⟨

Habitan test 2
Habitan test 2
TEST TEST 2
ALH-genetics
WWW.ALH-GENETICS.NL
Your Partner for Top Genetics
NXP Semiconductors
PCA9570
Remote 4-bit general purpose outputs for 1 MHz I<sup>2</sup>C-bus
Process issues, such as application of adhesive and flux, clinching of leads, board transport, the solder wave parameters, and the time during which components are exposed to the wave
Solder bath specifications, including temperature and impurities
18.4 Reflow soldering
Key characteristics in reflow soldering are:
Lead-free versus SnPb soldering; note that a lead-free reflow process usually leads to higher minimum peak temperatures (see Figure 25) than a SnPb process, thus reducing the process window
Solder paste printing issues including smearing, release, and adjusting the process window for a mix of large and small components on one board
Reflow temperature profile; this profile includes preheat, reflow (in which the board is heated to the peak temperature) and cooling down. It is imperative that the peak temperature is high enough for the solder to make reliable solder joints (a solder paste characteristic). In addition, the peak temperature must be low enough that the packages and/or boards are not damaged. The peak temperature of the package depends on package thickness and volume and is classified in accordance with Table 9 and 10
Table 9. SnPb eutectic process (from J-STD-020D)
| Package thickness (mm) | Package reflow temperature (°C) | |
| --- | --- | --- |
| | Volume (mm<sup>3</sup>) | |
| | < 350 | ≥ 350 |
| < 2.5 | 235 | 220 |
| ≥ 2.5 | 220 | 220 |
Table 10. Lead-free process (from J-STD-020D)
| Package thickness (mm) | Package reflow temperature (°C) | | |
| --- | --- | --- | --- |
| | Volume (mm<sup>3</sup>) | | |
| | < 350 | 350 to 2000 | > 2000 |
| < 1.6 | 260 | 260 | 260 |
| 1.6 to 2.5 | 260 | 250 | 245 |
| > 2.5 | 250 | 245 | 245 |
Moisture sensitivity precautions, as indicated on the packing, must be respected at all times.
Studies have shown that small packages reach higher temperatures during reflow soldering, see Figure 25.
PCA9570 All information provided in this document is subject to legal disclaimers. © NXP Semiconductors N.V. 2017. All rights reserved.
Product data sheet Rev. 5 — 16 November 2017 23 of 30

⟩

◆ Exercise prompt ◆
Each line, from the one that holds "2000 | > 2000 |" through the last line of the entries, must be repeated exactly. Leave out everything else.

◆ Answer box ◆
| | < 350 | 350 to 2000 | > 2000 |
| < 1.6 | 260 | 260 | 260 |
| 1.6 to 2.5 | 260 | 250 | 245 |
| > 2.5 | 250 | 245 | 245 |
Moisture sensitivity precautions, as indicated on the packing, must be respected at all times.
Studies have shown that small packages reach higher temperatures during reflow soldering, see Figure 25.
PCA9570 All information provided in this document is subject to legal disclaimers. © NXP Semiconductors N.V. 2017. All rights reserved.
Product data sheet Rev. 5 — 16 November 2017 23 of 30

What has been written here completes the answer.